Over this period, early treatment regimens like 5-fluorouracil (5FU) and FAM were largely replaced by combinations like Docetaxel/Cisplatin/5-FU (DCF), Cisplatin/Irinotecan, Epirubicin/Oxaliplatin/Capecitabine (EOX) and Carboplatin/Taxol. While response rates and palliative benefits have continued to improve, this has not translated into improved overall survival. This reflects a dilemma that has confronted medical oncologists for decades.

For many years, clinical trialists have held that one cannot assess the benefit of a treatment by comparing responders to non-responders. That is, time to progression and survival must compare all patients on a given treatment arm to those on the control arm. Their rationale was that “one must treat all patients to obtain the benefit seen in some.”  Put differently you cannot “cherry pick” your winners and losers. It was said that this proscription was needed to avoid selection bias. But as any medical or nonmedical person would recognize, people who respond to treatment do better than those who do not. Lacking the ability to identify responders upfront, these trialists have insisted upon a one-size-fits-all approach to the detriment of clinical therapeutics and drug development.

With the dawn of the molecular era we see chinks in the armor of these trial designs as investigators now question why everyone should receive a treatment if only a small percentage will benefit. In gastric cancer, HER2 over-expression, found in 20-25 percent of patients, is now routinely used to identify patients who will respond to trastuzumab. But what of the other 75-80 percent of patients who do not carry HER2 and for whom there are no widely used determinants of clinical response? Do the results of Bernard article suggest that these patients should not receive therapy?
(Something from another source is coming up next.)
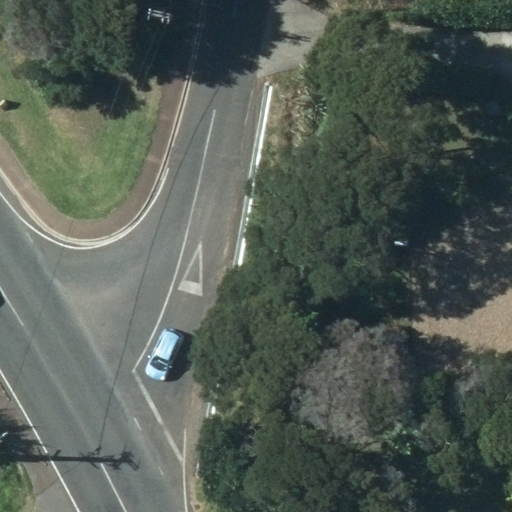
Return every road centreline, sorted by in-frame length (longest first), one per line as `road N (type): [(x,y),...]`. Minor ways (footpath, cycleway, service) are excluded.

The Bernard article offers an interesting insight into what may be the future of medical oncology. As cancer therapy is increasingly scrutinized, not only for response or palliation but also for overall survival, patients may soon be denied treatments unless the results of the therapy rise to this, the highest level of evidence, for the entire population of treated patients.
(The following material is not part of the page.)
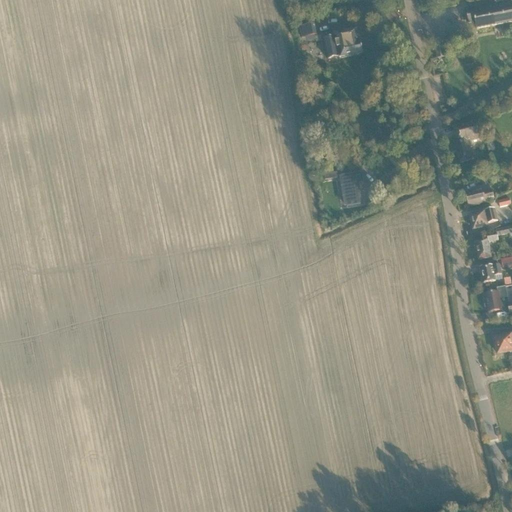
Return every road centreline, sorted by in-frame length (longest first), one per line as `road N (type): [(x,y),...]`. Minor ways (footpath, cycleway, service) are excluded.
road 1 (residential): [(507,511),(472,365),(431,125)]
road 2 (residential): [(431,125),(407,0)]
Would it not be preferable to use laboratory analyses, like the EVA-PCD®, to select among treatment candidates before subjecting all patients to the risk and expense of toxic chemotherapy? In this regard, the author’s comments are poignant: “Identification of the subgroup of patients which benefit from palliative chemotherapy is of the utmost importance to avoid unnecessary treatment.” As a laboratory investigator engaged in the field of drug selection science (functional profiling), I couldn’t agree more.